On Thu, May 15, 2014, at 03:53 PM, Krzysztof KosiĆski wrote:
2014-05-15 23:56 GMT+02:00 Johan Engelen <jbc.engelen@...2592...>:
Hi all, Why do we build with -O2 instead of O3?
Because -O3 compilation takes a lot more time and memory than -O2, yet the improvement is minor in most cases.
It may make sense for compiling releases, but for regular development -O2 is enough. So unless you can show that under some specific circumstances Inkscape performs much better with -O3, I think the default should stay at -O2.
Krzysztof summarized it pretty well here, however I did want to highlight the need for actual performance numbers. We generally would need to check both interactive and command-line performance. Then the type of data file or files involved can also be a big factor. Then finally some edge cases (such as zoomed far in, multiple windows for a single doc, etc.) need to be covered.
For my dev builds I have to use -O0 (to turn off optimizations) otherwise stepping through debuggers can be quite misleading. Stack traces from crashes can also be affected.

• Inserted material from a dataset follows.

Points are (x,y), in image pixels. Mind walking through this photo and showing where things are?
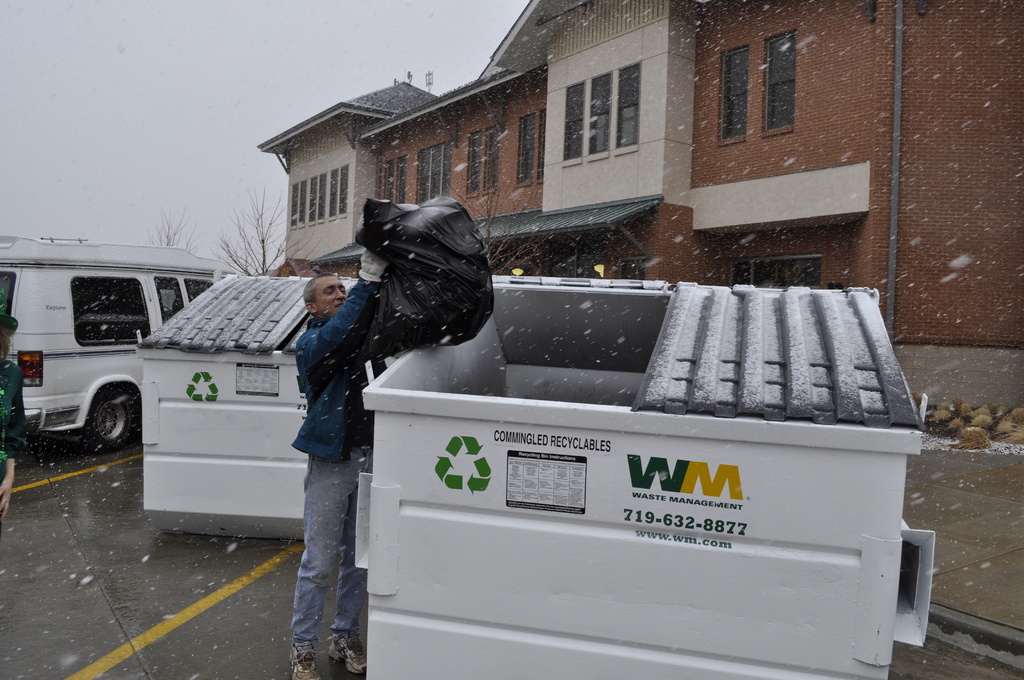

The -O2 level is pretty common to target, however some products actually choose to ship with -O0 instead. Some very high load/performance server systems I'd worked on were like that. In general one can often architect code nicely enough to not require compiler optimizations and can benefit from clear debugging data when the rare crash or forced dump occurs.
One other factor is in code clarity. Sometimes it is easy to get better performance not bumping up the optimization level, but instead by "de-optimizing" the source. That is, if one removes a coder's attempts at micro-optimizations it often leads to code that looks slower but, since it is clearer, will actually be much faster as a good compiler can do more with it.
But remember, the main take-away is that we need to get performance data from live end-to-end full test scenarios. And keep in mind that studies have shown developer intuition on performance to be wrong 80%+ of the time.